::: Record extracts :::

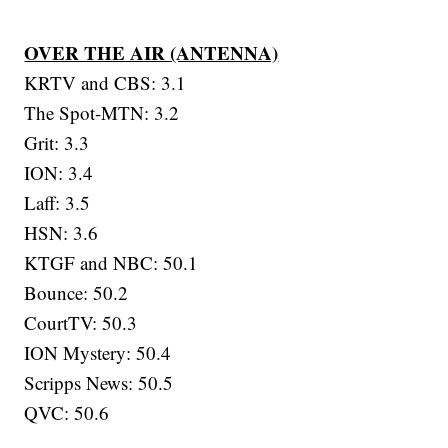
OVER THE AIR (ANTENNA)
KRTV and CBS: 3.1
The Spot-MTN: 3.2
Grit: 3.3
ION: 3.4
Laff: 3.5
HSN: 3.6
KTGF and NBC: 50.1
Bounce: 50.2
CourtTV: 50.3
ION Mystery: 50.4
Scripps News: 50.5
QVC: 50.6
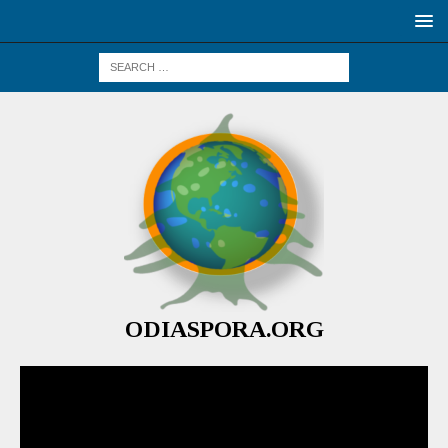
ODIASPORA.ORG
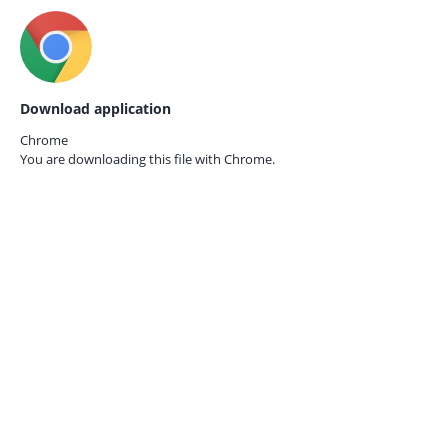
Download application
Chrome
You are downloading this file with
Chrome.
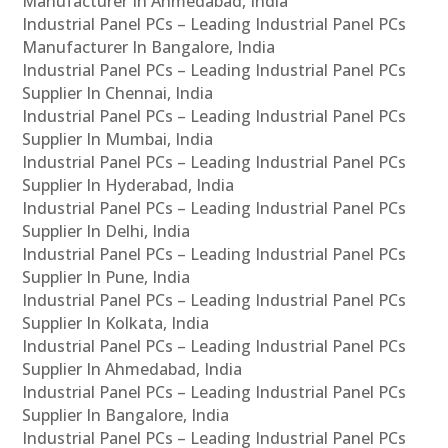
Manufacturer In Ahmedabad, India
Industrial Panel PCs – Leading Industrial Panel PCs
Manufacturer In Bangalore, India
Industrial Panel PCs – Leading Industrial Panel PCs
Supplier In Chennai, India
Industrial Panel PCs – Leading Industrial Panel PCs
Supplier In Mumbai, India
Industrial Panel PCs – Leading Industrial Panel PCs
Supplier In Hyderabad, India
Industrial Panel PCs – Leading Industrial Panel PCs
Supplier In Delhi, India
Industrial Panel PCs – Leading Industrial Panel PCs
Supplier In Pune, India
Industrial Panel PCs – Leading Industrial Panel PCs
Supplier In Kolkata, India
Industrial Panel PCs – Leading Industrial Panel PCs
Supplier In Ahmedabad, India
Industrial Panel PCs – Leading Industrial Panel PCs
Supplier In Bangalore, India
Industrial Panel PCs – Leading Industrial Panel PCs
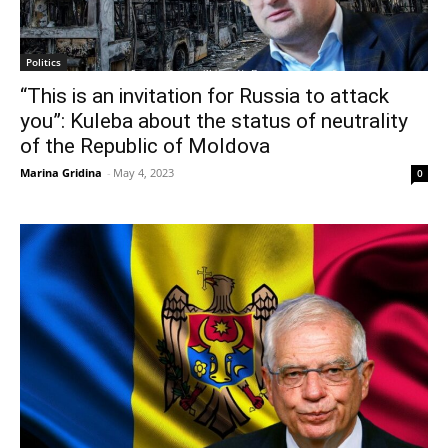
Politics
“This is an invitation for Russia to attack
you”: Kuleba about the status of neutrality
of the Republic of Moldova
Marina Gridina
-
May 4, 2023
0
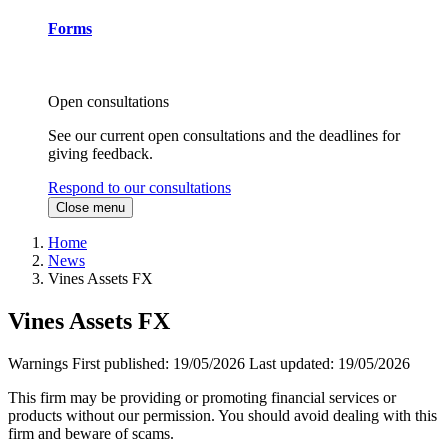
Forms
Open consultations
See our current open consultations and the deadlines for
giving feedback.
Respond to our consultations
Close menu
Home
News
Vines Assets FX
Vines Assets FX
Warnings
First published:
19/05/2026
Last updated:
19/05/2026
This firm may be providing or promoting financial services or
products without our permission. You should avoid dealing with this
firm and beware of scams.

:::

▸ Task item:
Pull out every line in the items above that contains the word "India", matching case exactly.

▸ Task answer:
Manufacturer In Ahmedabad, India
Manufacturer In Bangalore, India
Supplier In Chennai, India
Supplier In Mumbai, India
Supplier In Hyderabad, India
Supplier In Delhi, India
Supplier In Pune, India
Supplier In Kolkata, India
Supplier In Ahmedabad, India
Supplier In Bangalore, India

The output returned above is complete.